Tippett : Votre enseignement est-il différent si vous vous adressez à des membres du Congrès, à des réalisateurs d’Hollywood ou à des agents de la force publique ?
Thich Nhat Hanh : La pratique serait la même. Mais nous avons besoin d’amis qui nous montrent comment un certain groupe de personnes mène sa vie et quels types de souffrances et de difficultés ils rencontrent dans leur vie, afin que nous puissions comprendre. Et après cela, seulement après cela, nous pourrions offrir l’enseignement et la pratique appropriés. C’est pourquoi nous continuons à apprendre, chaque jour, par la pratique et le partage.

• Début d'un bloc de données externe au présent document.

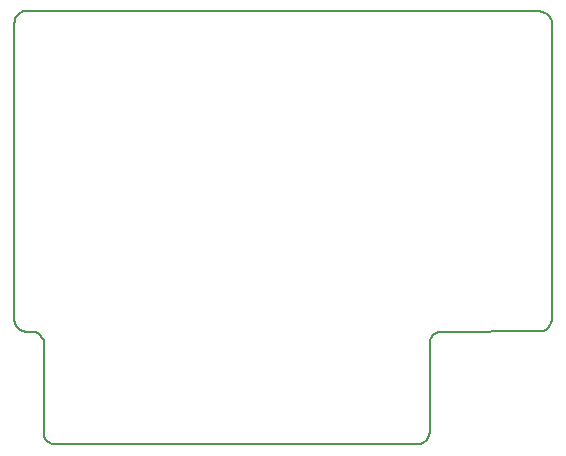
<source format=gko>
G04*
G04 #@! TF.GenerationSoftware,Altium Limited,Altium Designer,21.6.4 (81)*
G04*
G04 Layer_Color=16711935*
%FSLAX25Y25*%
%MOIN*%
G70*
G04*
G04 #@! TF.SameCoordinates,FE6B2B4F-3443-4407-9834-7DAE5A72E9B6*
G04*
G04*
G04 #@! TF.FilePolarity,Positive*
G04*
G01*
G75*
%ADD13C,0.00500*%
D13*
X201402Y137598D02*
X201297Y138533D01*
X200986Y139421D01*
X200486Y140218D01*
X199820Y140883D01*
X199023Y141384D01*
X198135Y141695D01*
X197200Y141800D01*
X26403Y141902D02*
X25467Y141797D01*
X24579Y141486D01*
X23782Y140986D01*
X23117Y140320D01*
X22616Y139523D01*
X22305Y138635D01*
X22200Y137700D01*
X22224Y39124D02*
X22361Y38089D01*
X22760Y37124D01*
X23396Y36296D01*
X24224Y35660D01*
X25189Y35261D01*
X26224Y35124D01*
X32100Y1246D02*
X32228Y278D01*
X32601Y-625D01*
X33196Y-1400D01*
X33971Y-1994D01*
X34874Y-2368D01*
X35842Y-2496D01*
X156700Y-2400D02*
X157735Y-2264D01*
X158700Y-1864D01*
X159528Y-1228D01*
X160164Y-400D01*
X160564Y565D01*
X160700Y1600D01*
X197536Y35264D02*
X198510Y35392D01*
X199418Y35768D01*
X200197Y36366D01*
X200795Y37146D01*
X201171Y38054D01*
X201300Y39028D01*
X164700Y35100D02*
X163665Y34964D01*
X162700Y34564D01*
X161872Y33928D01*
X161236Y33100D01*
X160836Y32135D01*
X160700Y31100D01*
X32124Y31124D02*
X31988Y32160D01*
X31589Y33124D01*
X30953Y33953D01*
X30124Y34589D01*
X29160Y34988D01*
X28124Y35124D01*
X26224D02*
X28124D01*
X201300Y39028D02*
X201402Y137598D01*
X26403Y141902D02*
X197200Y141800D01*
X22200Y137700D02*
X22224Y39124D01*
X32100Y1246D02*
Y31049D01*
X35842Y-2496D02*
X156700Y-2400D01*
X160700Y1600D02*
Y31100D01*
X164700Y35100D02*
X197536Y35264D01*
M02*

</source>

L’individu doit s’éveiller au fait que la violence ne peut mettre fin à la violence ; que seules la compréhension et la compassion peuvent neutraliser la violence, parce qu’avec la pratique de la parole aimante et de l’écoute compatissante, nous pouvons commencer à comprendre les gens et les aider à éliminer les perceptions erronées qui les habitent, parce que ces perceptions erronées sont à la base de leur colère, de leur peur, de leur violence, de leur haine.
Et écoutez profondément. Vous pourriez être en mesure d’éliminer les perceptions erronées que vous avez en vous-même, à votre égard et à l’égard d’autrui. La pratique de base pour éliminer le terrorisme et la guerre est donc d’éliminer les perceptions erronées, et cela ne peut se faire avec des bombes et des armes à feu. Il est très important que nos dirigeants politiques en prennent conscience et appliquent les techniques de communication.
Nous vivons à une époque où nous disposons de moyens de communication très sophistiqués, mais la communication est devenue très difficile entre les individus et les groupes de personnes. Un père ne peut pas parler à son fils, une mère ne peut pas parler à sa fille, un mari ne peut pas parler à sa femme. C’est la raison pour laquelle il y a des guerres et de la violence. C’est pourquoi le rétablissement de la communication est le travail de base pour la paix. Nos dirigeants politiques et spirituels doivent concentrer leur énergie sur cette question.
Tippett : Mais je pense que certains diraient – les personnes en position de pouvoir diraient qu’elles ne peuvent tout simplement pas attendre que cette communication ait lieu ou que ce changement se produise ; qu’elles doivent également agir maintenant.
Thich Nhat Hanh : S’ils ne peuvent pas communiquer avec eux-mêmes, s’ils ne peuvent pas communiquer avec les membres de leur famille, s’ils ne peuvent pas communiquer avec les gens de leur propre pays, ils n’ont aucune compréhension qui servira de base à une action juste, et ils commettront beaucoup d’erreurs.